Kim bilir belki birgün bulabilirsin beni buradan çıkarabilecek gücü içinde. Belki affedebilirsin birgün beni aynı benim seni affettiğim gibi. Çünkü bilirsin çocuklar küsemez kimseye sadece dargın kalabilirler bir süre. Sonra unutulur gider tüm yaşananlar kocaman sevgi dolu kalplerinin içinde. Çıkarabilrsen beni işte o zaman hayal olmaktan kurtulur aşkımız ve belkide yepyeni bir sayfada tekrar birbirmizin oluruz.
Senin yanındayken çok masum ve iyi gorunuyordu. Sürekli gülen, keyifli, konuskan, hayata bağlı... Ama sen birden bire gittin ve ben başbaşa kaldım o çocukla. Dışardan baktığımda tanıdığımı sanmıştım o çocuğu ama yanılmışım. Hırçın, inatçı, mızmız, susmak nedir bilmeyen, zaman zaman ağlayan bir çocuk olmuştu birden bire. Ve ben onunla nasıl başedeceğimi bilmiyordum. Bildiğim tek şey vardı, o seni yanında istiyordu. Bende onu susturmak için tek çare olarak bile bile seninle oyununu oynadım. Ve bir söz verdim ona, bu hikayede iyi veya kötü bir son elde etmeden vazgeçmeyeceğime, çekip gitmeyeceğime...
Haketmediğim şeyler yaptın bana, senden duymak istemediğim sözler duydum, kimselere yapmayacağım şeyler yaptım. Çünkü o susmak bilmiyordu bir türlü, mızmızlık yapıp durdu, bir şekilde vazgeçip giderken hep yollarımdan dondurdu beni. Ve rahatlamadı içi bir türlü, bu hikaye böyle bitemez dedi ve hiçbir zaman yetmedi yaptıklarım zaten benim üzülmem veya canımın yanması umrumda değildi...
Oyunun kahramanı olmaktı istediğim ve bunun için uğraştım uzun süre, hiçbirşeyi bozmadan veya seni kırıp üzmeden bitmesini istedim oyununun ama olmadı işte. Olmadı diyorum çünkü sen birkaç ayrıntıya takılıp kaldın. Ellerimi uzattım sana ama sen tutmadın, bitirmedin oyununu. Ben kendimden küçücük bir çocuk için vazgeçmişken, böyle bu şekilde yaşamayı seçmişken, senden ise sadece oyunun sonunu değiştirmeni istemiştim. Çok mu fazlaydı bu isteğim gerçekten? Çok mu zordu istediğin şekilde bitmesinden vazgeçmen?

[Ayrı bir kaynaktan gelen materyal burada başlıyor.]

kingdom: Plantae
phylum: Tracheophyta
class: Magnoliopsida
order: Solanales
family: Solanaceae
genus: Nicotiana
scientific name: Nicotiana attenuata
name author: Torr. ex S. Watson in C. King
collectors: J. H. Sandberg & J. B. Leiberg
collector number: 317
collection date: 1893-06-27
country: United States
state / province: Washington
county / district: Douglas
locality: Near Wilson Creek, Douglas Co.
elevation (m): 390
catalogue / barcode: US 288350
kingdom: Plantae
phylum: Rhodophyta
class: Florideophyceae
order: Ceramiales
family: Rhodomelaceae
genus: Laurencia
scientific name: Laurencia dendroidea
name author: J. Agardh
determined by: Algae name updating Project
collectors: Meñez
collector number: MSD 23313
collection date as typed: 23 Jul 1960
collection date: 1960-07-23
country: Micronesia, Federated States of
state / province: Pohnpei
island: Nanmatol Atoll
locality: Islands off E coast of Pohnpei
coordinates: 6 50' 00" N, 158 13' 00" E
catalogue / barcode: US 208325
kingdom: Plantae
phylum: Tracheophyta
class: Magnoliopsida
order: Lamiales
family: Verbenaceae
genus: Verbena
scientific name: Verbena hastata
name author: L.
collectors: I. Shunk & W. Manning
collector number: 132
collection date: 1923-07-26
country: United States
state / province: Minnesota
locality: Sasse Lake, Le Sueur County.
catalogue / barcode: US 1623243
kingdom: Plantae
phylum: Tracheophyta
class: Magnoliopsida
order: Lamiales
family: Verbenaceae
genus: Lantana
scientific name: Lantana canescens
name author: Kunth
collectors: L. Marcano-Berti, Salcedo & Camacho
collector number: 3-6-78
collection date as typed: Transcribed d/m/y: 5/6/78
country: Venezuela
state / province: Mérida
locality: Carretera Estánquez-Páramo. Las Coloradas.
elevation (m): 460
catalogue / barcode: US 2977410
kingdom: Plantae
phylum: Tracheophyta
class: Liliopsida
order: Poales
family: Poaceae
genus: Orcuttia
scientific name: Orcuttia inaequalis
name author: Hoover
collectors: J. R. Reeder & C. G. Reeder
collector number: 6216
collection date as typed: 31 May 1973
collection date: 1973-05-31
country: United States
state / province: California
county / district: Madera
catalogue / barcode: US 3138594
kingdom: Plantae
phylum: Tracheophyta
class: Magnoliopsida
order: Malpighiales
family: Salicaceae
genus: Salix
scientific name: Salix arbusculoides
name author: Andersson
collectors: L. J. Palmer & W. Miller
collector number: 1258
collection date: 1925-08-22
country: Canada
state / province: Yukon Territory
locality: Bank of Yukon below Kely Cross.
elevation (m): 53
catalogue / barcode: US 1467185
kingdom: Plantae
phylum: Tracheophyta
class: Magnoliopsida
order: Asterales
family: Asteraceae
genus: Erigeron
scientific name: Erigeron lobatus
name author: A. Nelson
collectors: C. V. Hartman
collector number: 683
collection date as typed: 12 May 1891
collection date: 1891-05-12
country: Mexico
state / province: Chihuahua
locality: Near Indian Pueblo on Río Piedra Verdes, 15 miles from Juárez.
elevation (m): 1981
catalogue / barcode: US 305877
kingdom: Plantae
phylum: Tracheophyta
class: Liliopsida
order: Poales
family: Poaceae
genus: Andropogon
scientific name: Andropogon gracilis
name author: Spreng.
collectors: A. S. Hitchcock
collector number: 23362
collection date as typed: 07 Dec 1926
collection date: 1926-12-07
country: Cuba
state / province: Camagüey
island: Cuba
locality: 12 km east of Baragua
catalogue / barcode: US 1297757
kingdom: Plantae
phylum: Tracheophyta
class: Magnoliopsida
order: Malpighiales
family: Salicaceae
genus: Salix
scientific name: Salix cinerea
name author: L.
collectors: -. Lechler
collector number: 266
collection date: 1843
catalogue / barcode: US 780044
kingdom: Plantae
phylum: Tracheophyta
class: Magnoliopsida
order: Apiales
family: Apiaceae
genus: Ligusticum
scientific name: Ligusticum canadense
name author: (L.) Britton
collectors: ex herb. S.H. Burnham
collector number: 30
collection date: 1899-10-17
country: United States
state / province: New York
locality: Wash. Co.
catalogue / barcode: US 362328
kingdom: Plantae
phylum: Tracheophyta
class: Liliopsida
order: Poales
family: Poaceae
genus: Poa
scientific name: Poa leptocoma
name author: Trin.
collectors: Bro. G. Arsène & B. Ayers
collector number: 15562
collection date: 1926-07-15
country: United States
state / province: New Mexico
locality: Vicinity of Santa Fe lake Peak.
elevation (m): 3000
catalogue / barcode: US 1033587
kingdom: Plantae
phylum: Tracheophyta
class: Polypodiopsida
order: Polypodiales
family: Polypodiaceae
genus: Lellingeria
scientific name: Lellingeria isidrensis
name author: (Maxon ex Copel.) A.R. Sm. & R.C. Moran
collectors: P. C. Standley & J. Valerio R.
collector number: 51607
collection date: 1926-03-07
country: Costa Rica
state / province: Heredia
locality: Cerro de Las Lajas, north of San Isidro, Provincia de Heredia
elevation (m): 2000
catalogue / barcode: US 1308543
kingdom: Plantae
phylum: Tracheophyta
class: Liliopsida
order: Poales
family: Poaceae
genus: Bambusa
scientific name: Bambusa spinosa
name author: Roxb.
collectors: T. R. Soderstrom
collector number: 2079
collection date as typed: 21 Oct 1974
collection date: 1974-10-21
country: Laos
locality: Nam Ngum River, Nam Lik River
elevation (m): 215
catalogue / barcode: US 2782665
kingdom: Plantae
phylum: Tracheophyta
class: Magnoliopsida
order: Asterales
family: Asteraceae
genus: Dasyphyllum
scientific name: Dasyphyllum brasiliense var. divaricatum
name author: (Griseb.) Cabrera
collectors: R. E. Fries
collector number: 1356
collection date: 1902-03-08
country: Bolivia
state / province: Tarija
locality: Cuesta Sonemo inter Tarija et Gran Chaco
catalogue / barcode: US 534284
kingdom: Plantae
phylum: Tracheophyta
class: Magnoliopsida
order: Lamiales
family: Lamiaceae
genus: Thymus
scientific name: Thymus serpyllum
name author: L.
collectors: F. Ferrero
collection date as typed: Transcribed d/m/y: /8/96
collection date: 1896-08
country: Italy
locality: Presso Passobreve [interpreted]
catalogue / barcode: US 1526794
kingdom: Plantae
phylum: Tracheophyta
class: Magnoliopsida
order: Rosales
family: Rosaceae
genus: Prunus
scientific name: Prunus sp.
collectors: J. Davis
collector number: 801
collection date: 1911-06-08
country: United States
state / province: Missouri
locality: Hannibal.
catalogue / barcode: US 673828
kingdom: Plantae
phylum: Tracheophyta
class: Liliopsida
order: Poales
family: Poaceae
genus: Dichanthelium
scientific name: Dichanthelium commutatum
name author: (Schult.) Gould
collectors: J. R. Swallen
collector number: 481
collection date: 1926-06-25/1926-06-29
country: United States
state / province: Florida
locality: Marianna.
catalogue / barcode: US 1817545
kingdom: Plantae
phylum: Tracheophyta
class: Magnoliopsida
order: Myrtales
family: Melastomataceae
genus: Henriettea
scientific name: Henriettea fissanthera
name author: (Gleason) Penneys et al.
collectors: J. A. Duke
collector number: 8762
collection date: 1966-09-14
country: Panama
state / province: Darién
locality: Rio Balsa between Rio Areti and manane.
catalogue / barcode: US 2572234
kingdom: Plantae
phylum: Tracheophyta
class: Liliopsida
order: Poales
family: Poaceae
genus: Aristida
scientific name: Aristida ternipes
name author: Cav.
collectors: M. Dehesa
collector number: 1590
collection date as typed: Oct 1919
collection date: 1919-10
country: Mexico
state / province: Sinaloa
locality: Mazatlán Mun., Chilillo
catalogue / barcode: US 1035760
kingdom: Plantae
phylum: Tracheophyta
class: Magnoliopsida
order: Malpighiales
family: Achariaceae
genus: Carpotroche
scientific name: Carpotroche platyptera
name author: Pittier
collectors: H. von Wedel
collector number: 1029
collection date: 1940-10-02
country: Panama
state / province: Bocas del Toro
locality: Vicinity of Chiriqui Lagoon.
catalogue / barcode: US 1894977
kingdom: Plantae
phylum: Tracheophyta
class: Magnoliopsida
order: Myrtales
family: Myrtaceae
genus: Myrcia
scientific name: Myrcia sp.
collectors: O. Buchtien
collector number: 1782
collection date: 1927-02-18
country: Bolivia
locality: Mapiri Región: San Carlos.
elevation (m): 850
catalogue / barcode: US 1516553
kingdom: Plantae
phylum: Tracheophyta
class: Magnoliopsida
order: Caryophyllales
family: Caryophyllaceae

Benimkinin yanında çok küçük bir istekti oysa...
Seninle buluşup buluşamamız adeta sadece bana bağlıydı ve bu benim hiç hoşuma gitmiyordu. Uzadıkça canım sıkıldı, özleminle çekilmez katlanılmaz oldu ve ben yoruldum, pes ettim sonunda. Ve tabi o susmak bilmeyen çocuk... Ve ben yıktım herşeyi. Çünkü gelmeyecektim artık bu kadardı gücüm. Benim kadar üzülüp acı çekmeni istemedim. Beni umutla beklemeni istemedim. Çünkü seven birinin elinde umutları varsa ve karşısındakini bir türlü kötüleyemiyorsa ne yaparsa yapsın ondan vazgeçemiyor.Hergün yollarını gözlüyor, bir haber alabilmek için her kapıyı zorluyor... İşte sadece bu yüzden bile bile üzdüm seni, canını yaktım, yok ettim o küçük çocugun umutlarını. Ama o çocuğa verdiğim sözümü tuttum, bir son yarattım hikayeye. Ben senin vazgeçip gitmeni bekliyordum aslında, sadece bir veda bekliyordum...
Sonunda susturdum onu işte.Ama o bana küstü seni üzdüğüm için ve kaçtı gitti. Bilmiyorum şu an nerelerde, ne halde, ne yapıyor. Artık benden hiçbirşey istemiyor veya beklemiyor. Çünkü gayet iyi biliyor sana çıkan tüm yollarımı yıktığımı. Gayet iyi biliyor daha fazla birşey elimden gelmediğini.Sana gelmelerimin yasak olduğunu. Şimdi bir hücredeyim ben sözlerimiz ve yaptıklarımızla inşa edilmiş. Beni burdan çıkarmanın anahtarı sadece sende, senin sesinde, birkaç sözünde...
Kim bilir belki birgün bulabilirsin beni buradan çıkarabilecek gücü içinde. Belki affedebilirsin birgün beni aynı benim seni affettiğim gibi. Çünkü bilirsin çocuklar küsemez kimseye sadece dargın kalabilirler bir süre. Sonra unutulur gider tüm yaşananlar kocaman sevgi dolu kalplerinin içinde. Çıkarabilrsen beni işte o zaman hayal olmaktan kurtulur aşkımız ve belkide yepyeni bir sayfada tekrar birbirmizin oluruz.